Il caso

Bari, scacco agli usurai dei clan Strisciuglio, Diomede e Capriati: chiesto il processo per 30

Isabella Maselli

I fatti dal 2009 al 2018. Archiviata la posizione di altri 43 indagati

BARI - Trenta richieste di rinvio a giudizio e 43 di archiviazione: finisce così l’inchiesta della guardia di finanza, coordinata dalla Procura di Bari, su decine di episodi di usura ed estorsione aggravati dal metodo mafioso inizialmente contestati a 73 persone. Un’indagine che ha rivelato un racket durato anni, dal 2009 al 2018, e che avrebbe avuto per protagonisti nomi noti alla criminalità organizzata barese, esponenti di spicco dei clan Strisciuglio, Diomede e Capriati, con il coinvolgimento anche di insospettabili.

Per 56 persone i pm avevano chiesto l’arresto, rigettato dal giudice perché i fatti risalgono in alcuni casi a quindici anni fa. La Procura aveva fatto poi appello, ottenendo anche in questo caso il no alle misure cautelari perché le contestazioni sono troppo vecchie «pur non potendo negarsi - scrivevano i giudici - la sussistenza di una adeguata piattaforma indiziaria in ordine alla commissione di ciascuno dei delitti».

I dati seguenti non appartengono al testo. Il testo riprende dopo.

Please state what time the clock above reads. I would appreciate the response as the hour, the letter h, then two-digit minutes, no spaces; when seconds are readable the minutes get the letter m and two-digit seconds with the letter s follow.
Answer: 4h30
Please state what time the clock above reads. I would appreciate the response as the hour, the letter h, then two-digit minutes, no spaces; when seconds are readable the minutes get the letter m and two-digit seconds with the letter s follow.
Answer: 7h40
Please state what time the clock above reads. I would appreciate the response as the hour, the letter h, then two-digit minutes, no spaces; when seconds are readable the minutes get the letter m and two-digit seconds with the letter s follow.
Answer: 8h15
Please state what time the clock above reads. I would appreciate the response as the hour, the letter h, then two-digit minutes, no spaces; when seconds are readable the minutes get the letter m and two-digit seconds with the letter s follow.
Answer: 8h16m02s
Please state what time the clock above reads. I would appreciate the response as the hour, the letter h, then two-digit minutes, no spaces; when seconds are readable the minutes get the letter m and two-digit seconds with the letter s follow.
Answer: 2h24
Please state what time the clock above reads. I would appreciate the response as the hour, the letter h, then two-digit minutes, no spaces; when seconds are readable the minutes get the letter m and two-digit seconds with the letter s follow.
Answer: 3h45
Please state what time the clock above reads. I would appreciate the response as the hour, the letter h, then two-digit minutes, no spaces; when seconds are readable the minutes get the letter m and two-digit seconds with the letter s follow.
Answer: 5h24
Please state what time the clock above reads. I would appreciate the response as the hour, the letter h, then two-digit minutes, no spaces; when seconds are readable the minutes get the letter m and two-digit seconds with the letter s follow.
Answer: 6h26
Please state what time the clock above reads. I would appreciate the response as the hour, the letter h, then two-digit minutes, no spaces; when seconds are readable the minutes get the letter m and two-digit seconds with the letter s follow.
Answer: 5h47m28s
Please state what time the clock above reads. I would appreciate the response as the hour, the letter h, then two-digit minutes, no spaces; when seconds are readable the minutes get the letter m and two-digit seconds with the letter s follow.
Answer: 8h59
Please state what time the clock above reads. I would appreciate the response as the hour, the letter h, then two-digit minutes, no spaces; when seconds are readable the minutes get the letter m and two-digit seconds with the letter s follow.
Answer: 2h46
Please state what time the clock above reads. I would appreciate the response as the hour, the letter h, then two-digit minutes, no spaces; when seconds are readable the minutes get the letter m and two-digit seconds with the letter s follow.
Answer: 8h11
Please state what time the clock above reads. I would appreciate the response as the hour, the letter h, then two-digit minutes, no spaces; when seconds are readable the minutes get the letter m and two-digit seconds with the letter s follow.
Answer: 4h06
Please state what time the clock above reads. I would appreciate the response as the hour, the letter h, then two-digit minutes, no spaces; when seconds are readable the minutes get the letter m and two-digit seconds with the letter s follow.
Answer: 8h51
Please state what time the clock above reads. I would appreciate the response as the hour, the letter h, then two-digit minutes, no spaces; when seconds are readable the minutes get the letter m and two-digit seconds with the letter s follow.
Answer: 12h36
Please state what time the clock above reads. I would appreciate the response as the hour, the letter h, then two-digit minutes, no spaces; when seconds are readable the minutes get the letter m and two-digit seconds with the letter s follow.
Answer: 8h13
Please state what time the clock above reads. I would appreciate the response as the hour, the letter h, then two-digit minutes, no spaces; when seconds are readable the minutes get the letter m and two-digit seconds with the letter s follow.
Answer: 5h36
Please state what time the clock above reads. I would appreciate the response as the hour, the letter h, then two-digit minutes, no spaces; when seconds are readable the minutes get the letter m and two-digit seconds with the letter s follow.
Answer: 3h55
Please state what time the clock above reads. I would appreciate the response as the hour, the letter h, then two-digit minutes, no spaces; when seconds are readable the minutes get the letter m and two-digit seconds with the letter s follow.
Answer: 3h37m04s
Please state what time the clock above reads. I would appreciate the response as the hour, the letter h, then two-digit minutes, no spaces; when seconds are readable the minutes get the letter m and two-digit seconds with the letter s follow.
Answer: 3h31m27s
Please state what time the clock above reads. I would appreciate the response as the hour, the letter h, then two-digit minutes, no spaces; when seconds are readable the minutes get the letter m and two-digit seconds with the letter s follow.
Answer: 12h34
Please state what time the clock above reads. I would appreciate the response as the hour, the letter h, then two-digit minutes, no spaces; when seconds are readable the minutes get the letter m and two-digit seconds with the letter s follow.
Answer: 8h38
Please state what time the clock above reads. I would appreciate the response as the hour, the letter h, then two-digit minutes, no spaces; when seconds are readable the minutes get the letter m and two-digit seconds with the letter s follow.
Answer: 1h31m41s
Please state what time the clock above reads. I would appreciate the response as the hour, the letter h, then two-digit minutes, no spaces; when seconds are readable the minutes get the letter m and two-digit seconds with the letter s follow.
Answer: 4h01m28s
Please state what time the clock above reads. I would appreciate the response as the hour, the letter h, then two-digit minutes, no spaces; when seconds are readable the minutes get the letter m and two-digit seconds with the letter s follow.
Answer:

E infatti trenta di quelle 73 persone rischiano ora un processo. È stata invece stralciata e archiviata, perché hanno dimostrato la propria estraneità ai fatti contestati, la posizione di altri 43 indagati, tra i quali il pugile Francesco Lezzi, il boss del quartiere Libertà Vito Valentino e il noto imprenditore delle slot machine Baldassarre D’Ambrogio. Contestualmente sono cadute le accuse su 18 dei 52 episodi contestati.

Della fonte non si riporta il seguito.